Why do bond yields matter to ASX share investors and why is everyone suddenly talking about them?
What do rising bond yields mean?
Benchmark United States Government bond yields have been downward trending since late 2018. Yields have managed to plummet from as high as 3.25% in October 2018 to as low as 0.50% in late 2020.
Record low bond yields mean that investors are forced to seek out higher-risk investments to gain a meaningful return. This translates to a flow of funds from bond markets into higher risk assets such as equity markets. Lower borrowing rates also buoy the economy and encourage greater economic activity from businesses and consumers.
More recently, bond yields have surged from lows of 0.50% to 1.55% last night. Rising yields have a ripple effect across the economy and the stock market. Higher yields, or interest rates, translate to higher borrowing costs for individuals and businesses. As bond yields inch higher, this could also result in a flow of funds from share markets back into bond markets.
Furthermore, one of the dangers of record low, near-zero interest rates is that they can inflate asset prices. As bond yields have pushed higher, the sectors that benefitted the most from low yields, such as tech, have been hit the hardest. Meanwhile, cyclical industries and sectors that generate strong cash flows, such as financials, infrastructure and commodities, typically perform better under higher interest rate environments.
For example, the S&P/ASX 200 Info Tech Index (ASX: XIJ) slumped by more than 10% in February, despite the S&P/ASX 200 Index (ASX: XJO) closing 1% higher. In the last few weeks, the US tech-heavy Nasdaq Composite (NASDAQ: .IXIC) has consistently underperformed the S&P 500 Index (SP: .INX) and the Dow Jones Industrial Average Index (DJX: .DJI).

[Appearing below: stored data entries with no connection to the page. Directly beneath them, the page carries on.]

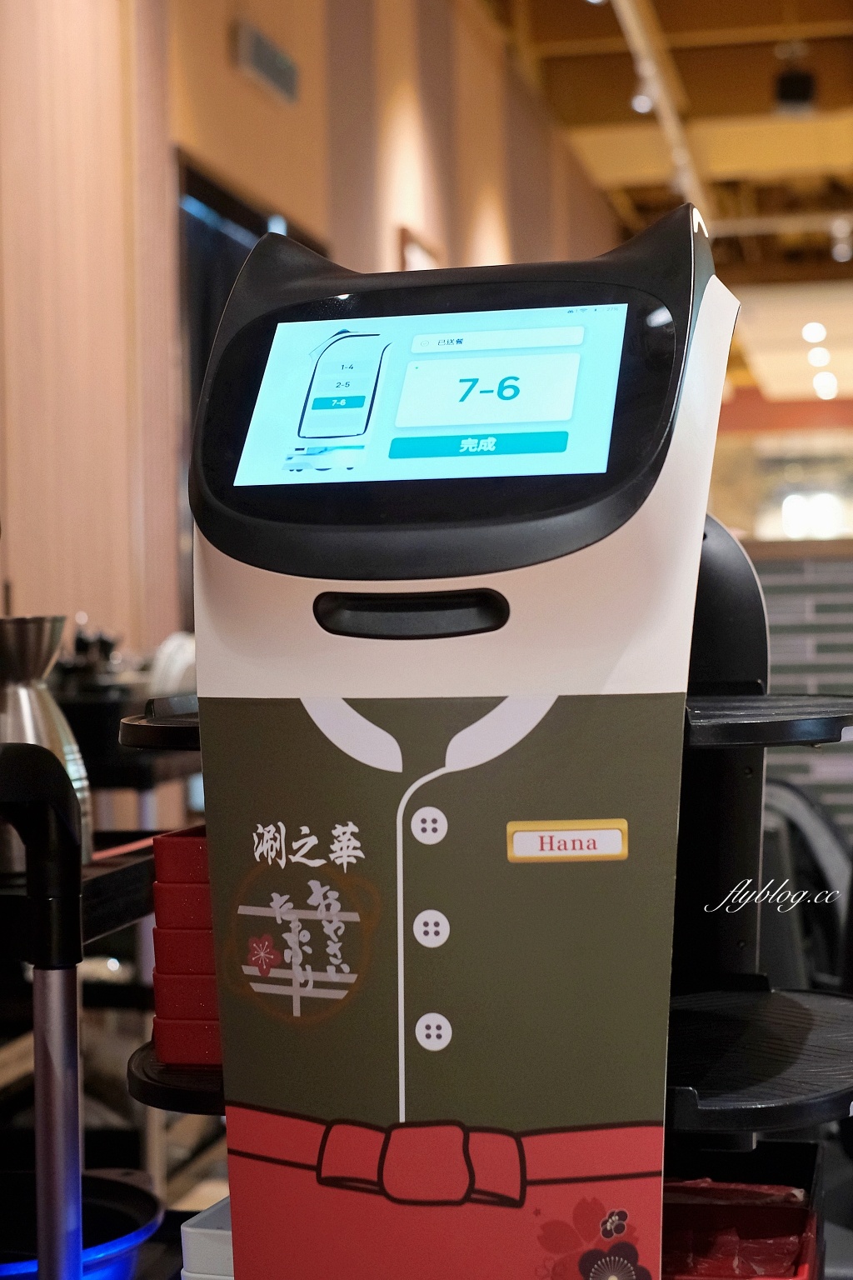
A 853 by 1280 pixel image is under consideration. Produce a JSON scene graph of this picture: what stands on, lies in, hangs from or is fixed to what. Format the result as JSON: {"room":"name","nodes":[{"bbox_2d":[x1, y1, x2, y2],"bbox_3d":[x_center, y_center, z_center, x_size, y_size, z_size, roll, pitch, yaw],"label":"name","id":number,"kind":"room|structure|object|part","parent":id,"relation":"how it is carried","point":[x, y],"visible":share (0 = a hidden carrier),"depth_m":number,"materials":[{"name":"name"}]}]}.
{"room":"restaurant","nodes":[
{"label":"restaurant","id":0,"kind":"room"},
{"bbox_2d":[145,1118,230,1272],"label":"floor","id":1,"kind":"structure","parent":0,"point":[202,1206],"depth_m":3.46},
{"bbox_2d":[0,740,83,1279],"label":"metal pole","id":2,"kind":"object","parent":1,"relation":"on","point":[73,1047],"visible":0.99,"depth_m":1.53,"materials":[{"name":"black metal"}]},
{"bbox_2d":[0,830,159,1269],"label":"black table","id":3,"kind":"object","parent":1,"relation":"on","point":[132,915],"visible":0.45,"depth_m":2.22,"materials":[{"name":"black metal"}]},
{"bbox_2d":[0,614,93,874],"bbox_3d":[-0.451,0.109,2.032,0.171,0.274,0.166,-1,1,-30],"label":"metal pitcher","id":4,"kind":"object","parent":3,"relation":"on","point":[23,690],"visible":0.7,"depth_m":1.99,"materials":[{"name":"silver metal"}]},
{"bbox_2d":[0,1168,163,1279],"bbox_3d":[-0.427,0.629,1.933,0.342,0.089,0.345,-1,1,12],"label":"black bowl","id":5,"kind":"object","parent":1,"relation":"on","point":[107,1183],"visible":0.73,"depth_m":2.00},
{"bbox_2d":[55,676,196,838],"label":"black counter","id":6,"kind":"object","parent":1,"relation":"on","point":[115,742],"visible":0.25,"depth_m":3.61,"materials":[{"name":"black"}]},
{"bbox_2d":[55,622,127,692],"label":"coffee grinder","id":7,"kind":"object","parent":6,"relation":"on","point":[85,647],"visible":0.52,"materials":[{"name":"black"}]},
{"bbox_2d":[171,198,769,1279],"bbox_3d":[0.065,0.333,1.487,0.566,1.308,0.525,-1,1,12],"label":"robot","id":8,"kind":"object","parent":1,"relation":"on","point":[637,532],"visible":0.96,"depth_m":1.32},
{"bbox_2d":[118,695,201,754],"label":"black tray","id":9,"kind":"object","parent":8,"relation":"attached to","point":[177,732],"visible":0.24,"depth_m":1.56,"materials":[{"name":"black plastic"}]},
{"bbox_2d":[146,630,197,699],"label":"white bowl","id":10,"kind":"object","parent":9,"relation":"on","point":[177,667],"visible":0.44,"depth_m":3.81,"materials":[{"name":"white"}]},
{"bbox_2d":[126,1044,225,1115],"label":"round shelf","id":11,"kind":"object","parent":8,"relation":"attached to","point":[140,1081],"visible":0.18,"depth_m":1.55,"materials":[{"name":"black plastic"}]},
{"bbox_2d":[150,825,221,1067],"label":"red container","id":12,"kind":"object","parent":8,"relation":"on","point":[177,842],"visible":0.37,"depth_m":1.47,"materials":[{"name":"red"}]},
{"bbox_2d":[179,1196,234,1279],"bbox_3d":[-0.102,0.520,1.541,0.161,0.103,0.161,-1,1,12],"label":"white container","id":13,"kind":"object","parent":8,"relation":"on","point":[212,1231],"visible":0.3,"depth_m":1.49,"materials":[{"name":"white plastic"}]},
{"bbox_3d":[-0.013,-0.017,1.290,0.124,0.028,0.054,-1,1,12],"label":"handle","id":14,"kind":"part","parent":8,"relation":"part of","materials":[{"name":"black plastic"}]},
{"bbox_2d":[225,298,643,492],"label":"touchscreen","id":15,"kind":"object","parent":8,"relation":"in","point":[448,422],"visible":0.94,"depth_m":1.39,"materials":[{"name":"blue"}]},
{"bbox_2d":[505,817,629,862],"bbox_3d":[0.096,0.136,1.275,0.093,0.027,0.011,-1,1,2],"label":"label","id":16,"kind":"object","parent":8,"relation":"attached to","point":[571,832],"visible":0.97,"depth_m":1.27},
{"bbox_2d":[662,1142,824,1279],"bbox_3d":[0.202,0.517,1.547,0.231,0.110,0.305,-1,1,12],"label":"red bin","id":17,"kind":"object","parent":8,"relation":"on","point":[812,1181],"visible":0.52,"depth_m":1.62,"materials":[{"name":"red plastic"}]},
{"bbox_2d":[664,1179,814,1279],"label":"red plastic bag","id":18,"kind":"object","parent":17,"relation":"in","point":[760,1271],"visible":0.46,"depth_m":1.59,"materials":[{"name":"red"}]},
{"bbox_2d":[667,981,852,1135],"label":"round shelf","id":19,"kind":"object","parent":8,"relation":"attached to","point":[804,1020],"visible":0.71,"depth_m":1.45,"materials":[{"name":"black plastic"}]},
{"bbox_2d":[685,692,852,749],"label":"shelf","id":20,"kind":"object","parent":8,"relation":"attached to","point":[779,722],"visible":0.57,"depth_m":1.37,"materials":[{"name":"black plastic"}]},
{"bbox_2d":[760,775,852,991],"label":"chair","id":21,"kind":"object","parent":1,"relation":"on","point":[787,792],"visible":0.42,"depth_m":3.39,"materials":[{"name":"black"}]},
{"bbox_2d":[0,0,627,667],"bbox_3d":[-0.353,-0.935,6.604,0.228,4.092,13.406,-1,1,12],"label":"wall","id":22,"kind":"structure","parent":0,"point":[220,51],"depth_m":5.36,"materials":[{"name":"brown wood"}]},
{"bbox_2d":[175,152,326,619],"bbox_3d":[-0.479,-0.536,5.372,0.084,1.426,1.270,-1,1,12],"label":"window","id":23,"kind":"structure","parent":22,"relation":"in","point":[227,274],"depth_m":5.03,"materials":[{"name":"black glass"}]},
{"bbox_2d":[233,20,299,104],"bbox_3d":[-0.507,-1.841,6.008,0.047,0.157,0.431,-1,1,12],"label":"wall sign","id":24,"kind":"object","parent":22,"relation":"attached to","point":[257,58],"visible":0.98,"depth_m":5.97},
{"bbox_2d":[398,225,440,273],"bbox_3d":[-0.014,-1.282,7.969,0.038,0.767,0.608,-1,1,12],"label":"picture frame","id":25,"kind":"object","parent":22,"relation":"attached to","point":[412,249],"visible":0.23,"depth_m":7.81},
{"bbox_2d":[478,0,852,287],"bbox_3d":[2.159,-3.252,9.122,6.000,0.138,16.417,-1,1,12],"label":"ceiling","id":26,"kind":"structure","parent":0,"point":[578,31],"depth_m":11.55,"materials":[{"name":"brown wood"}]},
{"bbox_2d":[629,79,654,114],"bbox_3d":[1.097,-2.773,9.586,0.120,0.180,0.099,-1,1,12],"label":"spotlight","id":27,"kind":"object","parent":26,"relation":"attached to","point":[640,103],"visible":0.69,"depth_m":9.55,"materials":[{"name":"white"}]},
{"bbox_2d":[610,0,711,220],"bbox_3d":[1.047,-3.027,9.302,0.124,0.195,8.907,-1,1,12],"label":"track light rail","id":28,"kind":"object","parent":26,"relation":"attached to","point":[677,158],"visible":0.85,"depth_m":10.42,"materials":[{"name":"white"}]},
{"bbox_2d":[775,67,817,113],"bbox_3d":[2.016,-3.007,10.309,0.214,0.278,0.232,-1,1,12],"label":"ceiling speaker","id":29,"kind":"object","parent":26,"relation":"hanging from","point":[804,91],"visible":0.97,"depth_m":10.23,"materials":[{"name":"black"}]},
{"bbox_2d":[802,321,827,341],"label":"ceiling light","id":30,"kind":"object","parent":26,"relation":"attached to","point":[812,332],"visible":0.97,"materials":[{"name":"white"}]},
{"bbox_2d":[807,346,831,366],"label":"ceiling light","id":31,"kind":"object","parent":26,"relation":"attached to","point":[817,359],"visible":0.96,"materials":[{"name":"white"}]},
{"bbox_2d":[813,371,838,398],"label":"ceiling light","id":32,"kind":"object","parent":26,"relation":"attached to","point":[827,382],"visible":0.95,"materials":[{"name":"white"}]},
{"bbox_2d":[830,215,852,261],"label":"track light","id":33,"kind":"object","parent":26,"relation":"attached to","point":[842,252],"visible":0.95,"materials":[{"name":"white"}]},
{"bbox_2d":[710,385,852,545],"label":"back wall","id":34,"kind":"structure","parent":0,"point":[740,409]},
{"bbox_2d":[742,536,852,838],"bbox_3d":[1.525,0.385,4.954,2.662,1.301,0.255,-1,1,12],"label":"wall","id":35,"kind":"structure","parent":0,"point":[787,599],"depth_m":4.97,"materials":[{"name":"grey"}]}
]}

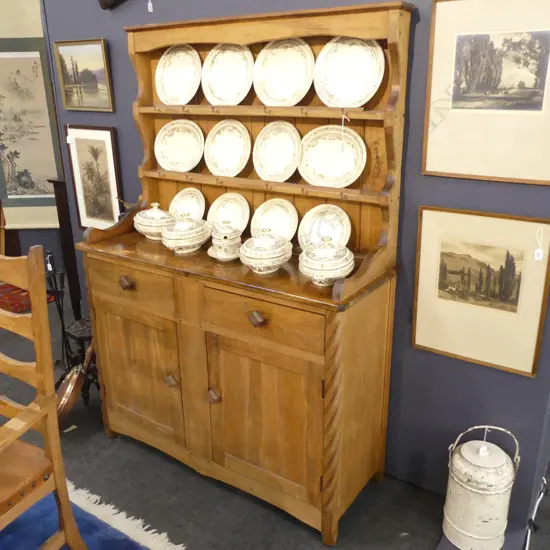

ASX 200 tech shares slammed
The most richly-valued sector, tech, is arguably the most vulnerable to rising bond yields. This can be evidenced by the sea of red across most tech and growth related shares today. Most notably, the Afterpay Ltd (ASX: APT) share price has slumped nearly 7% to a 3-month low around the $110 level. Meanwhile, other large cap tech shares such as Xero Limited (ASX: XRO), WiseTech Global Ltd (ASX: WTC) and NextDC Ltd (ASX: NXT) have also ground lower.